Hamas in Gaza Claims to Be Protecting Jerusalem by Firing Rockets at It, and Other Ironies of the Current War https://mosaicmagazine.com/picks/israel-zionism/2021/05/hamas-in-gaza-claims-to-be-protecting-jerusalem-by-firing-rockets-at-it-and-other-ironies-of-the-current-war/

May 13, 2021 | Matti Friedman
About the author: Matti Friedman is the author of a memoir about the Israeli war in Lebanon, Pumpkinflowers: A Soldier’s Story of a Forgotten War (2016). His latest book is Spies of No Country: Secret Lives at the Birth of Israel (2019).

To many left-leaning Western activists and journalists, writes Matti Friedman, Jews going to pray on the Temple Mount are in fact “storming” al-Aqsa mosque, a Hamas spokesman calling on his followers to decapitate Jews is “a call for social justice,” and “Hamas rockets are no longer being fired at Israeli civilians, [but] at ‘Israeli apartheid.’” And what of the reality behind these distortions?

Being an observer in Jerusalem always means gauging two opposing forces: the one pulling the city apart, and the glue keeping it together. The former gets plenty of attention from observers, and the latter almost none, but both are always in play in this city of nearly a million people. The glue is on display in malls and taxis and hospitals, the places of no interest to journalists or politicians, where Jews and Arabs of different ideological stripes interact carefully in their daily lives to a greater extent than ever before, moving things forward to a future that’s unknowable but could be better. That has been the trend here in the past few years. But it’s the other force, the destructive one, that we’re seeing now.

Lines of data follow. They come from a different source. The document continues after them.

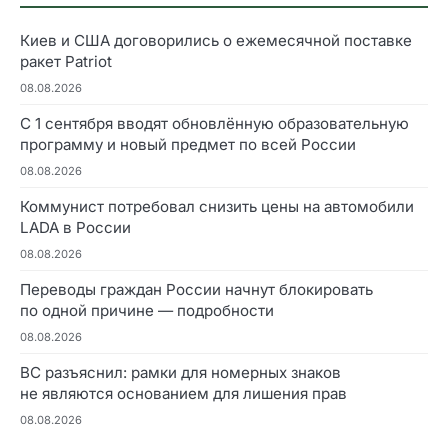
Киев и США договорились о ежемесячной поставке
ракет Patriot
08.08.2026
С 1 сентября вводят обновлённую образовательную
программу и новый предмет по всей России
08.08.2026
Коммунист потребовал снизить цены на автомобили
LADA в России
08.08.2026
Переводы граждан России начнут блокировать
по одной причине — подробности
08.08.2026
ВС разъяснил: рамки для номерных знаков
не являются основанием для лишения прав
08.08.2026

My work on this short dispatch was interrupted on Monday evening, for example, when a siren went off and I had to join my family in our apartment’s safe room, because Hamas in Gaza had pledged to protect Jerusalem and did so by firing a barrage of rockets at it. It was a good demonstration of the disconnect between the expressions of support the city receives from people who aren’t from Jerusalem, and the way those people’s actions—and I’m not referring only to the Arab side—disregard the actual human beings who must find a way to live together.

The forces of disintegration, the ones pushing us backward, are strong, and not confined to the limits of Jerusalem. When this latest round of violence began, a new Israeli government coalition appeared to be in the process of formation, one that would rely on the votes not just of an Arab party, but of the Islamic Movement. That would have been a remarkable step forward, one reflecting the welcome trends many of us see on the ground in Jerusalem, in Arab communities across Israel, and in countries like Morocco and the United Arab Emirates. Now the violence has frozen the coalition talks. For progress to happen and take root, the glue of daily life needs to hold. Right now, a lot of people are doing their best to make sure it won’t.